The domain name has either never been used or has been used as an address
for a website which undeniably solicited offers to buy or lease the domain
name. The advertisement expressly acknowledges the existence of Corvette
automobiles, and thus, manifests an awareness of the CORVETTE mark. As
we have already noted in Section 5.b., supra, Turnbows naked disavowal
in his July 13, 2000 letter of knowledge or permission with respect to
the advertisement found at the domain name in issue does not ring true
in light of his letter of February 17, 1999, attributing the advertisement
to his "IP host". It is inconceivable that Turnbow was unaware of this
use of the domain name before General Motors first wrote to Turnbow. See
Electronic Commerce Media, Inc. v. Taos Mountain, Case No. FA0008000095344
(NAF, Oct. 11, 2000) (offer to sell domain name on website constitutes
bad faith).
An independent basis for finding bad faith is that, since registering
this domain name in 1995, Respondent has not used it in any way (other
then to offer it for sale). When a domain name comprised of a genuinely
famous mark is registered and then simply held by the registrant with no
use at all, that itself constitutes bad faith and cybersquatting. Telstra
Corp. v. Nuclear Marshmallows, Case No. D2000-003 (WIPO, Feb. 18, 2000),
§ 7.12.
The Panel concludes that Vettes and Turnbows registration and use
of the corvette.com domain name have both been in bad faith.
6. Decision
In light of the findings by the Panel, the Panel unanimously decides
that General Motors has met its burden of proving; (1) the domain name
in issue is identical to the CORVETTE mark, (2) Vette and Turnbow have
no rights and no legitimate interest in respect of the domain name, and
(3) the domain name has been registered and has been used by Vette and
Turnbow in bad faith.
Accordingly, the Panel requires that the registration of the "corvette.com"
domain name be transferred to General Motors.
Footnotes:
1. NSIs records show that Vette, not "Mr. Turnbow",
is the "current registered owners" of corvette.com.
2. Because the transmittal was sent electronically, and
because the subject letters had a code that automatically generated the
date, the two attachments were dated "October 17, 2000", the date of the
transmittal. The attachments are (1) copy of Turnbows undated letter received
by the Center on July 13 and again under date of July 28, and (2) copy
of Turnbows July 28 letter directed to procedural issues.

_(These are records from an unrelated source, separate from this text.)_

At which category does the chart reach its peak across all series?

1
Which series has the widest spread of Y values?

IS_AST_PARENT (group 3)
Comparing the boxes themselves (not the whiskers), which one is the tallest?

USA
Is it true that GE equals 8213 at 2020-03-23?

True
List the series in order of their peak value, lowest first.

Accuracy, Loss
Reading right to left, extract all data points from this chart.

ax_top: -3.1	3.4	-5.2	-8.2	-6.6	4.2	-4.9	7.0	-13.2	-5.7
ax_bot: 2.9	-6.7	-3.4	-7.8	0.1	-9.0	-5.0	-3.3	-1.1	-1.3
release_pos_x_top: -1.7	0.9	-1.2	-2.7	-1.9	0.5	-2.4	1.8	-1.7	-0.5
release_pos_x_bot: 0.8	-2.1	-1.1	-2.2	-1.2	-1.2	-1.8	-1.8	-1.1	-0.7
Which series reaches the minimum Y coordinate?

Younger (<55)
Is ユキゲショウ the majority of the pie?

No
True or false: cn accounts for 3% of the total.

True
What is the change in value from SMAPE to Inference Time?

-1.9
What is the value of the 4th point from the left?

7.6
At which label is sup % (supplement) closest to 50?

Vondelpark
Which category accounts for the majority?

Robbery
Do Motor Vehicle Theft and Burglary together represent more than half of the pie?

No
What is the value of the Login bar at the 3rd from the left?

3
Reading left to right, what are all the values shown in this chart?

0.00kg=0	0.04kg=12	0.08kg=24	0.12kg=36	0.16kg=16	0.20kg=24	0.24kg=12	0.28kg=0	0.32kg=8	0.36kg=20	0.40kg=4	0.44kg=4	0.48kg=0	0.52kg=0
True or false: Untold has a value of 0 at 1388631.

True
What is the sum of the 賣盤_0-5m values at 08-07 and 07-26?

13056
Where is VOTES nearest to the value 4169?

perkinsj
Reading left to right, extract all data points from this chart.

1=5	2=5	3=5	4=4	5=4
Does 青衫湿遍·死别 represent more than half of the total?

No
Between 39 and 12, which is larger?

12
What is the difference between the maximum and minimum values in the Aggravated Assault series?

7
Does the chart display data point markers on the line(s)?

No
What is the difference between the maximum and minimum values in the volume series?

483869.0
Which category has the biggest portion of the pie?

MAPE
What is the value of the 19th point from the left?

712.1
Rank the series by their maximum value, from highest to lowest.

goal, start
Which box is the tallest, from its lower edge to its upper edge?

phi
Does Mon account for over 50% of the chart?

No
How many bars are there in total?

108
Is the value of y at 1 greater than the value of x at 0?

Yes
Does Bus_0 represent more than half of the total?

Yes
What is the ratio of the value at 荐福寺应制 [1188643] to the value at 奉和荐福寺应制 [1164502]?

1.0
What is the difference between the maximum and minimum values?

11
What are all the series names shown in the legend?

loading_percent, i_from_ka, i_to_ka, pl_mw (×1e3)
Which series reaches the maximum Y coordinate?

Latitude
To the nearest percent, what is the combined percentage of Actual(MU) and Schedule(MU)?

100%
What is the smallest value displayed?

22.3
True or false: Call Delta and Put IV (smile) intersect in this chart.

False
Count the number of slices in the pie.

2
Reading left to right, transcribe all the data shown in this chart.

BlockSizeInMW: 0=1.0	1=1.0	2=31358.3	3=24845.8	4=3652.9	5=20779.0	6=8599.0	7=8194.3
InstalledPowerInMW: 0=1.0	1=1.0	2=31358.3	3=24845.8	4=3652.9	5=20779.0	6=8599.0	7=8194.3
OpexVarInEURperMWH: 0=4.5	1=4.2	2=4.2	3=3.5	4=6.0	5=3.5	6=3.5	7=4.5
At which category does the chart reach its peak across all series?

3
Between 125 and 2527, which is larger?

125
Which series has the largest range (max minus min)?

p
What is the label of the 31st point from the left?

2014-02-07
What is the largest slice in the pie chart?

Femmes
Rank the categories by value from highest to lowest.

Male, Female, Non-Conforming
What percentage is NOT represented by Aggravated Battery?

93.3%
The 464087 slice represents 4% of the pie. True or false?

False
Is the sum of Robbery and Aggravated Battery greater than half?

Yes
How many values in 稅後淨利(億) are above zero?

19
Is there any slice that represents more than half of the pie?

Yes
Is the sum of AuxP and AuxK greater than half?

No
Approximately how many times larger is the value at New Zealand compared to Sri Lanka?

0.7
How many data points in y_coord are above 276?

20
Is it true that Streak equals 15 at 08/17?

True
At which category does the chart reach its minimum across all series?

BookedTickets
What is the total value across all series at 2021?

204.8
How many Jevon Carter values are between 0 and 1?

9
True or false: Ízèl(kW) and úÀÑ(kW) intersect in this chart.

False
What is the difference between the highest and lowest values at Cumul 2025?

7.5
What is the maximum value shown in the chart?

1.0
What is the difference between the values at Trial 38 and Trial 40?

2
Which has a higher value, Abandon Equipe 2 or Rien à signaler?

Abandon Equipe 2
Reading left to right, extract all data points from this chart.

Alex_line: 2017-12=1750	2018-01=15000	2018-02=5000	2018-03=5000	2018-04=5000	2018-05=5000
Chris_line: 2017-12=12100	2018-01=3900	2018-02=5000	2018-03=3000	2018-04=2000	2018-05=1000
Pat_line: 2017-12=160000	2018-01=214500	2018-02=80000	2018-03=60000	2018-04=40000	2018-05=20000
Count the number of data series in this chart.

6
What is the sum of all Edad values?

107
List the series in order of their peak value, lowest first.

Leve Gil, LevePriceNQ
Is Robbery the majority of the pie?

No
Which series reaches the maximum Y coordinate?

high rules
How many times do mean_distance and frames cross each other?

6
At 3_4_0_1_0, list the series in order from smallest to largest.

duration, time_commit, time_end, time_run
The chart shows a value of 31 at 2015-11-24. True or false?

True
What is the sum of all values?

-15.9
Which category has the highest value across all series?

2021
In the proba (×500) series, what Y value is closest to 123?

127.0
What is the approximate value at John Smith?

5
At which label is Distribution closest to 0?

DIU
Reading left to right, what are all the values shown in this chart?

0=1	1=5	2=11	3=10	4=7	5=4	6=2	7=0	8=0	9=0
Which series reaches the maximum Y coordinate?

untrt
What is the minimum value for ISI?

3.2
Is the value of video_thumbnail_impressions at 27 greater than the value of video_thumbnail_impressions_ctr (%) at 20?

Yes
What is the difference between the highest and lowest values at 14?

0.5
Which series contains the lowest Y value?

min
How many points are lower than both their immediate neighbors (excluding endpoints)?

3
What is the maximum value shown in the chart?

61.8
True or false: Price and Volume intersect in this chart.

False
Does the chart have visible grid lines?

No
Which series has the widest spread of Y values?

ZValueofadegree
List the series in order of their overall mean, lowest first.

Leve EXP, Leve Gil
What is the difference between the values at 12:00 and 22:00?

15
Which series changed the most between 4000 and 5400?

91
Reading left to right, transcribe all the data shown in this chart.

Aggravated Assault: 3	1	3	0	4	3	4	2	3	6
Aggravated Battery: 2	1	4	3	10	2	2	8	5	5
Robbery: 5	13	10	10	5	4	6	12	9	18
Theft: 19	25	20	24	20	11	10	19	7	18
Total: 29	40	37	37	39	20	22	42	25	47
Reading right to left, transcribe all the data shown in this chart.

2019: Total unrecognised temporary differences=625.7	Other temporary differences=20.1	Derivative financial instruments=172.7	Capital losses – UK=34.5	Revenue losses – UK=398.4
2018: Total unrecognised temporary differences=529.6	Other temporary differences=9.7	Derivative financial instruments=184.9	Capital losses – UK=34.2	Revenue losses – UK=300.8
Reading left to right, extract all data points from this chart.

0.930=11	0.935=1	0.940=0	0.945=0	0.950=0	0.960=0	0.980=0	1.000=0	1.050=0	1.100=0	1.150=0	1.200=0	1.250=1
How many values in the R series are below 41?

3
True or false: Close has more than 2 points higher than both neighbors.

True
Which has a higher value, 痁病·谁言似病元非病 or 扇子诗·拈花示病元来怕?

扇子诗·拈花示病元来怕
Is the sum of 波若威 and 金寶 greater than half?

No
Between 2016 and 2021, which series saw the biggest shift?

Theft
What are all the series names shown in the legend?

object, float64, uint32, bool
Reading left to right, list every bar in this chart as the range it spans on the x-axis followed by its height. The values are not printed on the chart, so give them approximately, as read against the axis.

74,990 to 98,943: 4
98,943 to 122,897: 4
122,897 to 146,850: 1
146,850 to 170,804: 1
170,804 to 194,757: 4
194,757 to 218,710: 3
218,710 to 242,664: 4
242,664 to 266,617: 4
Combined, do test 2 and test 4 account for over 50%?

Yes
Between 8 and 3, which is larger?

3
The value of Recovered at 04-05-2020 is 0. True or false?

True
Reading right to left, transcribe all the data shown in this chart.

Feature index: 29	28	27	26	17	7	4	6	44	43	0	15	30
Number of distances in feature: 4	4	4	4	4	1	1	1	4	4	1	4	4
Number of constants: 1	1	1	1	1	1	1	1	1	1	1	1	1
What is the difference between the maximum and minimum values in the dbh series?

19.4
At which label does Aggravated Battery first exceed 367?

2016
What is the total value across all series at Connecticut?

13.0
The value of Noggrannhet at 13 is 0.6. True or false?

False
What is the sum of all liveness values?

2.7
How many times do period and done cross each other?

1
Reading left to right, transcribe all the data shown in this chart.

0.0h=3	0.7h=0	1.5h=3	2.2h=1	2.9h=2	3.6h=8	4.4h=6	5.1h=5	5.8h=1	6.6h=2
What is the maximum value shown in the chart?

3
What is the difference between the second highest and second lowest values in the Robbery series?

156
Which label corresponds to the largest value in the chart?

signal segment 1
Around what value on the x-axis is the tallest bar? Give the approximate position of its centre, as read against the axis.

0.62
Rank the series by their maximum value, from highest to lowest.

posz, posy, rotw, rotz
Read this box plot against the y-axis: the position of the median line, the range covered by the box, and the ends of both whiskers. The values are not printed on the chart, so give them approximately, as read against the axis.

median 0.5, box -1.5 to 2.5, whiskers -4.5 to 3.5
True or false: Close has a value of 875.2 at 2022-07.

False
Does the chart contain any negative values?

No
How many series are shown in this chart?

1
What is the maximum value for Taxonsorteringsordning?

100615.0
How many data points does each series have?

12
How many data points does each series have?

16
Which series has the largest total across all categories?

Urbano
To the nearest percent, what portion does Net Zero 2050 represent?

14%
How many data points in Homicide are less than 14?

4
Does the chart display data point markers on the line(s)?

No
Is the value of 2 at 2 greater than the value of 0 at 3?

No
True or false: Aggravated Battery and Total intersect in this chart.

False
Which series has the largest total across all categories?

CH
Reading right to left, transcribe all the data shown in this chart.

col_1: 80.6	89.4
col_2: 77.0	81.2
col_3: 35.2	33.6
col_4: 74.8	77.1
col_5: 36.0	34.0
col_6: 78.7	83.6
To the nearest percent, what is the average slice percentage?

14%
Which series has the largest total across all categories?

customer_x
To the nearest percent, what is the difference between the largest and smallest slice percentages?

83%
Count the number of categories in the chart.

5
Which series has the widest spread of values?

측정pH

3. In the March 6, 2000 letter, the amount General Motors
offered to pay Turnbow was $70. Also, General Motors requested Turnbow
to fill out the enclosed domain name transfer form and return it to General
Motors within 20 days.
4. Among the material infirmities in the July 13, 2000
letter is Turbows failure to certify the completeness and accuracy of
his statements. Rule 5(b)(viii) of the Rules; see Talk City, Case No. D2000-0009,
at § 5(a)(i) (response cannot be accepted in the absence of the required
certification).
5. In Turnbows July 13, 2000 letter to the Center, he
claims to have "bought" the domain name in August 1995. Whether or not
that is true, NSI verifies that Vette Owners is the registrant.